Where the line containing "مشکل ورود به وردپرس" appears, start copying; continue through the last line below and copy nothing else.

#### DATA TO USE ####

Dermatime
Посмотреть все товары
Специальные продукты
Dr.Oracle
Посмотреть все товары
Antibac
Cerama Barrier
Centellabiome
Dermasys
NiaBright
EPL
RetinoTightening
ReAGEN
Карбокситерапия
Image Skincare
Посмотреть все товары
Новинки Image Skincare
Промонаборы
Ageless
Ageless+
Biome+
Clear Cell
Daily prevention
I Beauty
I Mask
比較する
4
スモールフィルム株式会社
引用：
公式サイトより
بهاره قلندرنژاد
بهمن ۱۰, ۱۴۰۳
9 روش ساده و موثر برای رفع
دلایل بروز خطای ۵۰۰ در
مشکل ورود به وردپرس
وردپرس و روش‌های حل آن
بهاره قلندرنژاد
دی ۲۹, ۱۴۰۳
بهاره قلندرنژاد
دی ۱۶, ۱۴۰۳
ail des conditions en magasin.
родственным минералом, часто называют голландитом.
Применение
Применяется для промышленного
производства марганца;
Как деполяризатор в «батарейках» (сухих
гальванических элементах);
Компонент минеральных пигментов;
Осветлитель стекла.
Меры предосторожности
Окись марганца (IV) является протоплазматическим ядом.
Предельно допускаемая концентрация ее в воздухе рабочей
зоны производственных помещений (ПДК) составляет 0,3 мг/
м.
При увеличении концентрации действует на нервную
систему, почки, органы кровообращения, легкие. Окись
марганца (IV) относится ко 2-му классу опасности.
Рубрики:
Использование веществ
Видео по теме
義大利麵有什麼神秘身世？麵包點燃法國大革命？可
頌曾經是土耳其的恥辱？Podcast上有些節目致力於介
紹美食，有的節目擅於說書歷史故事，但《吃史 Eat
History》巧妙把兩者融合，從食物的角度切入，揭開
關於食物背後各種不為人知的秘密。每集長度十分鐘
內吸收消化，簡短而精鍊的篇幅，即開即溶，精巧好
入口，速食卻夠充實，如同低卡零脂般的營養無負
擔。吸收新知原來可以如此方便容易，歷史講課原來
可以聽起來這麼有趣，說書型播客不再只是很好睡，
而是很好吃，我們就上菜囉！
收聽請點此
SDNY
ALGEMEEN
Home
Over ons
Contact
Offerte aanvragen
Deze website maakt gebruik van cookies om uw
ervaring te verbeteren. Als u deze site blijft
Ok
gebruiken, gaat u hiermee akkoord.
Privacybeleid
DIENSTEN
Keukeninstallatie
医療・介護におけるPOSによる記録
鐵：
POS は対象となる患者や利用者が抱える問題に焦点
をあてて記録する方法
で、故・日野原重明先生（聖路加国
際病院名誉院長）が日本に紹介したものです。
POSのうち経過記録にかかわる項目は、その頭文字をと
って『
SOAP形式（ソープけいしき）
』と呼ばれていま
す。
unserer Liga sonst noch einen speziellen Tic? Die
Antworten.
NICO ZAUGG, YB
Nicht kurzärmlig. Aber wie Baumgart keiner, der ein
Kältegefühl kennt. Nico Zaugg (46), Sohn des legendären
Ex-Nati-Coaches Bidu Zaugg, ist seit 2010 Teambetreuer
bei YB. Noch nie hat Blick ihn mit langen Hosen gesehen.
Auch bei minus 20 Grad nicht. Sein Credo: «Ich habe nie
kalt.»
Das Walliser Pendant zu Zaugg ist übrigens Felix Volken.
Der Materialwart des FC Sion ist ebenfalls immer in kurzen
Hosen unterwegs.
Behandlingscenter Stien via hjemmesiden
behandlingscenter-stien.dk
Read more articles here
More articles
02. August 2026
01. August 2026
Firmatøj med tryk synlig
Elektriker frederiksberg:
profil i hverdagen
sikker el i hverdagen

####

RESULT BELOW
مشکل ورود به وردپرس
وردپرس و روش‌های حل آن
بهاره قلندرنژاد
دی ۲۹, ۱۴۰۳
بهاره قلندرنژاد
دی ۱۶, ۱۴۰۳
ail des conditions en magasin.
родственным минералом, часто называют голландитом.
Применение
Применяется для промышленного
производства марганца;
Как деполяризатор в «батарейках» (сухих
гальванических элементах);
Компонент минеральных пигментов;
Осветлитель стекла.
Меры предосторожности
Окись марганца (IV) является протоплазматическим ядом.
Предельно допускаемая концентрация ее в воздухе рабочей
зоны производственных помещений (ПДК) составляет 0,3 мг/
м.
При увеличении концентрации действует на нервную
систему, почки, органы кровообращения, легкие. Окись
марганца (IV) относится ко 2-му классу опасности.
Рубрики:
Использование веществ
Видео по теме
義大利麵有什麼神秘身世？麵包點燃法國大革命？可
頌曾經是土耳其的恥辱？Podcast上有些節目致力於介
紹美食，有的節目擅於說書歷史故事，但《吃史 Eat
History》巧妙把兩者融合，從食物的角度切入，揭開
關於食物背後各種不為人知的秘密。每集長度十分鐘
內吸收消化，簡短而精鍊的篇幅，即開即溶，精巧好
入口，速食卻夠充實，如同低卡零脂般的營養無負
擔。吸收新知原來可以如此方便容易，歷史講課原來
可以聽起來這麼有趣，說書型播客不再只是很好睡，
而是很好吃，我們就上菜囉！
收聽請點此
SDNY
ALGEMEEN
Home
Over ons
Contact
Offerte aanvragen
Deze website maakt gebruik van cookies om uw
ervaring te verbeteren. Als u deze site blijft
Ok
gebruiken, gaat u hiermee akkoord.
Privacybeleid
DIENSTEN
Keukeninstallatie
医療・介護におけるPOSによる記録
鐵：
POS は対象となる患者や利用者が抱える問題に焦点
をあてて記録する方法
で、故・日野原重明先生（聖路加国
際病院名誉院長）が日本に紹介したものです。
POSのうち経過記録にかかわる項目は、その頭文字をと
って『
SOAP形式（ソープけいしき）
』と呼ばれていま
す。
unserer Liga sonst noch einen speziellen Tic? Die
Antworten.
NICO ZAUGG, YB
Nicht kurzärmlig. Aber wie Baumgart keiner, der ein
Kältegefühl kennt. Nico Zaugg (46), Sohn des legendären
Ex-Nati-Coaches Bidu Zaugg, ist seit 2010 Teambetreuer
bei YB. Noch nie hat Blick ihn mit langen Hosen gesehen.
Auch bei minus 20 Grad nicht. Sein Credo: «Ich habe nie
kalt.»
Das Walliser Pendant zu Zaugg ist übrigens Felix Volken.
Der Materialwart des FC Sion ist ebenfalls immer in kurzen
Hosen unterwegs.
Behandlingscenter Stien via hjemmesiden
behandlingscenter-stien.dk
Read more articles here
More articles
02. August 2026
01. August 2026
Firmatøj med tryk synlig
Elektriker frederiksberg:
profil i hverdagen
sikker el i hverdagen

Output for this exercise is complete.